Fast, Scalable, and Machine-Verified Multicore Disjoint Set Union Data Structures and their Wide Deployment in Parallel Algorithms (Abstract)

Siddhartha Jayanti, Robert E. Tarjan

Published: 2024, Last Modified: 27 Sept 2024HOPC@SPAA 2024EveryoneRevisionsBibTeXCC BY-SA 4.0

Abstract: We design a simple, fast, scalable, and reliable concurrent disjoint set union (a.k.a. union-find) data structure. Our algorithms are the first scalable algorithms for the problem. Our best algorithm provides almost-linear speed-up, performing just Θ (m ⋅ (log (np/m + 1) + α (n, m/np))) work when p processes execute a total of m operations on an instance with sets of total size n. We give a rigorous, machine-verified proof of correctness, and we prove that the work-complexity is optimal amongst a class of symmetric algorithms, which include all known concurrent set union algorithms. Our algorithms are fast in practice and have seen wide adoption.
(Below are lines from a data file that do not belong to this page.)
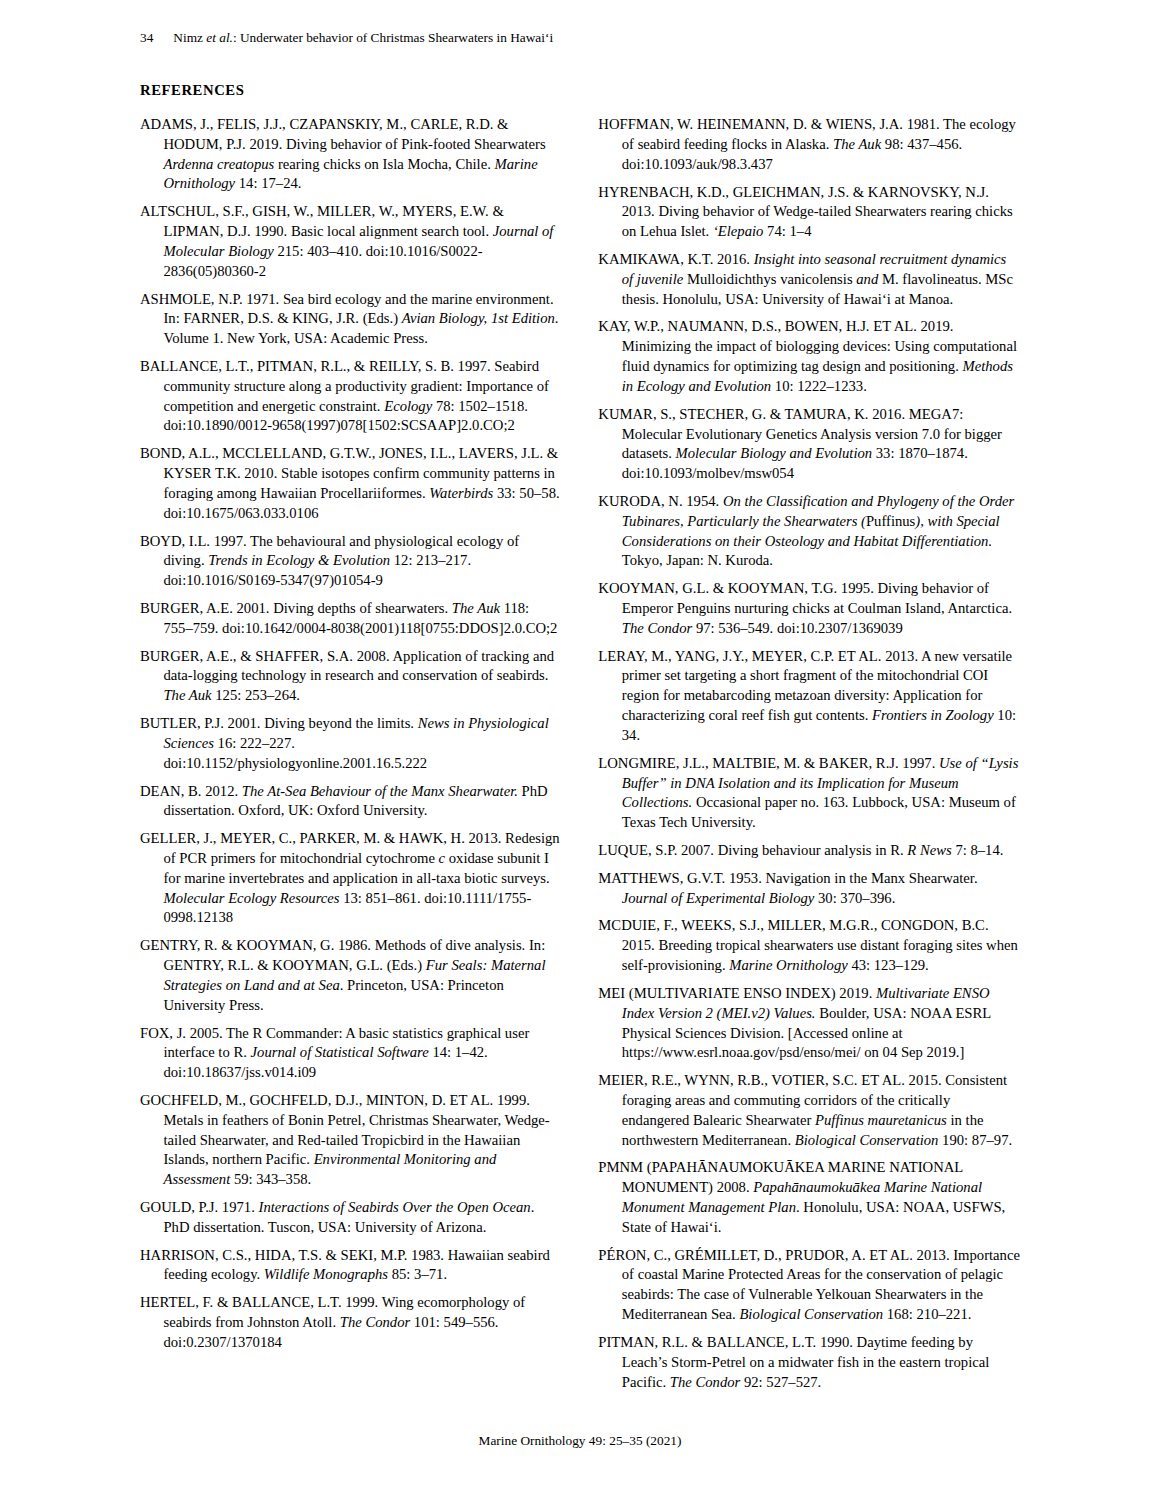34 Nimz et al.: Underwater behavior of Christmas Shearwaters in Hawai‘i
REFERENCES
Adams, J., Felis, J.J., Czapanskiy, M., Carle, R.D. & Hodum, P.J. 2019. Diving behavior of Pink-footed Shearwaters Ardenna creatopus rearing chicks on Isla Mocha, Chile. Marine Ornithology 14: 17–24.
Altschul, S.F., Gish, W., Miller, W., Myers, E.W. & Lipman, D.J. 1990. Basic local alignment search tool. Journal of Molecular Biology 215: 403–410. doi:10.1016/S0022-2836(05)80360-2
Ashmole, N.P. 1971. Sea bird ecology and the marine environment. In: Farner, D.S. & King, J.R. (Eds.) Avian Biology, 1st Edition. Volume 1. New York, USA: Academic Press.
Ballance, L.T., Pitman, R.L., & Reilly, S. B. 1997. Seabird community structure along a productivity gradient: Importance of competition and energetic constraint. Ecology 78: 1502–1518. doi:10.1890/0012-9658(1997)078[1502:SCSAAP]2.0.CO;2
Bond, A.L., McClelland, G.T.W., Jones, I.L., Lavers, J.L. & Kyser T.K. 2010. Stable isotopes confirm community patterns in foraging among Hawaiian Procellariiformes. Waterbirds 33: 50–58. doi:10.1675/063.033.0106
Boyd, I.L. 1997. The behavioural and physiological ecology of diving. Trends in Ecology & Evolution 12: 213–217. doi:10.1016/S0169-5347(97)01054-9
Burger, A.E. 2001. Diving depths of shearwaters. The Auk 118: 755–759. doi:10.1642/0004-8038(2001)118[0755:DDOS]2.0.CO;2
Burger, A.E., & Shaffer, S.A. 2008. Application of tracking and data-logging technology in research and conservation of seabirds. The Auk 125: 253–264.
Butler, P.J. 2001. Diving beyond the limits. News in Physiological Sciences 16: 222–227. doi:10.1152/physiologyonline.2001.16.5.222
Dean, B. 2012. The At-Sea Behaviour of the Manx Shearwater. PhD dissertation. Oxford, UK: Oxford University.
Geller, J., Meyer, C., Parker, M. & Hawk, H. 2013. Redesign of PCR primers for mitochondrial cytochrome c oxidase subunit I for marine invertebrates and application in all-taxa biotic surveys. Molecular Ecology Resources 13: 851–861. doi:10.1111/1755-0998.12138
Gentry, R. & Kooyman, G. 1986. Methods of dive analysis. In: Gentry, R.L. & Kooyman, G.L. (Eds.) Fur Seals: Maternal Strategies on Land and at Sea. Princeton, USA: Princeton University Press.
Fox, J. 2005. The R Commander: A basic statistics graphical user interface to R. Journal of Statistical Software 14: 1–42. doi:10.18637/jss.v014.i09
Gochfeld, M., Gochfeld, D.J., Minton, D. et al. 1999. Metals in feathers of Bonin Petrel, Christmas Shearwater, Wedge-tailed Shearwater, and Red-tailed Tropicbird in the Hawaiian Islands, northern Pacific. Environmental Monitoring and Assessment 59: 343–358.
Gould, P.J. 1971. Interactions of Seabirds Over the Open Ocean. PhD dissertation. Tuscon, USA: University of Arizona.
Harrison, C.S., Hida, T.S. & Seki, M.P. 1983. Hawaiian seabird feeding ecology. Wildlife Monographs 85: 3–71.
Hertel, F. & Ballance, L.T. 1999. Wing ecomorphology of seabirds from Johnston Atoll. The Condor 101: 549–556. doi:0.2307/1370184
Hoffman, W. Heinemann, D. & Wiens, J.A. 1981. The ecology of seabird feeding flocks in Alaska. The Auk 98: 437–456. doi:10.1093/auk/98.3.437
Hyrenbach, K.D., Gleichman, J.S. & Karnovsky, N.J. 2013. Diving behavior of Wedge-tailed Shearwaters rearing chicks on Lehua Islet. ‘Elepaio 74: 1–4
Kamikawa, K.T. 2016. Insight into seasonal recruitment dynamics of juvenile Mulloidichthys vanicolensis and M. flavolineatus. MSc thesis. Honolulu, USA: University of Hawai‘i at Manoa.
Kay, W.P., Naumann, D.S., Bowen, H.J. et al. 2019. Minimizing the impact of biologging devices: Using computational fluid dynamics for optimizing tag design and positioning. Methods in Ecology and Evolution 10: 1222–1233.
Kumar, S., Stecher, G. & Tamura, K. 2016. MEGA7: Molecular Evolutionary Genetics Analysis version 7.0 for bigger datasets. Molecular Biology and Evolution 33: 1870–1874. doi:10.1093/molbev/msw054
Kuroda, N. 1954. On the Classification and Phylogeny of the Order Tubinares, Particularly the Shearwaters (Puffinus), with Special Considerations on their Osteology and Habitat Differentiation. Tokyo, Japan: N. Kuroda.
Kooyman, G.L. & Kooyman, T.G. 1995. Diving behavior of Emperor Penguins nurturing chicks at Coulman Island, Antarctica. The Condor 97: 536–549. doi:10.2307/1369039
Leray, M., Yang, J.Y., Meyer, C.P. et al. 2013. A new versatile primer set targeting a short fragment of the mitochondrial COI region for metabarcoding metazoan diversity: Application for characterizing coral reef fish gut contents. Frontiers in Zoology 10: 34.
Longmire, J.L., Maltbie, M. & Baker, R.J. 1997. Use of “Lysis Buffer” in DNA Isolation and its Implication for Museum Collections. Occasional paper no. 163. Lubbock, USA: Museum of Texas Tech University.
Luque, S.P. 2007. Diving behaviour analysis in R. R News 7: 8–14.
Matthews, G.V.T. 1953. Navigation in the Manx Shearwater. Journal of Experimental Biology 30: 370–396.
McDuie, F., Weeks, S.J., Miller, M.G.R., Congdon, B.C. 2015. Breeding tropical shearwaters use distant foraging sites when self-provisioning. Marine Ornithology 43: 123–129.
MEI (Multivariate ENSO Index) 2019. Multivariate ENSO Index Version 2 (MEI.v2) Values. Boulder, USA: NOAA ESRL Physical Sciences Division. [Accessed online at https://www.esrl.noaa.gov/psd/enso/mei/ on 04 Sep 2019.]
Meier, R.E., Wynn, R.B., Votier, S.C. et al. 2015. Consistent foraging areas and commuting corridors of the critically endangered Balearic Shearwater Puffinus mauretanicus in the northwestern Mediterranean. Biological Conservation 190: 87–97.
PMNM (Papahānaumokuākea Marine National Monument) 2008. Papahānaumokuākea Marine National Monument Management Plan. Honolulu, USA: NOAA, USFWS, State of Hawai‘i.
Péron, C., Grémillet, D., Prudor, A. et al. 2013. Importance of coastal Marine Protected Areas for the conservation of pelagic seabirds: The case of Vulnerable Yelkouan Shearwaters in the Mediterranean Sea. Biological Conservation 168: 210–221.
Pitman, R.L. & Ballance, L.T. 1990. Daytime feeding by Leach’s Storm-Petrel on a midwater fish in the eastern tropical Pacific. The Condor 92: 527–527.
Marine Ornithology 49: 25–35 (2021)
They are implemented in Google's recently open-sourced graph-mining library, where they enable "parallel clustering algorithms which scale to graphs with tens of billions of edges" [5]. An MIT research group (Dhulipala, Hong, and Shun) independently implemented hundreds of parallel algorithms for connected components and revealed that our algorithms are consistently the fastest both on CPUs [2] and GPUs [6]. As an illustration, our algorithms were used to compute the components of the Hyperlink2012 graph of 128 billion edges in just 8.2 seconds on a standard 72 core machine; this is 3.1x faster than the state-of-the-art in any computational setting [2]. Several state-of-the-art algorithms for parallel clustering [5, 15, 16], graph analysis [2, 14], and model checking [1] rely on our data structures.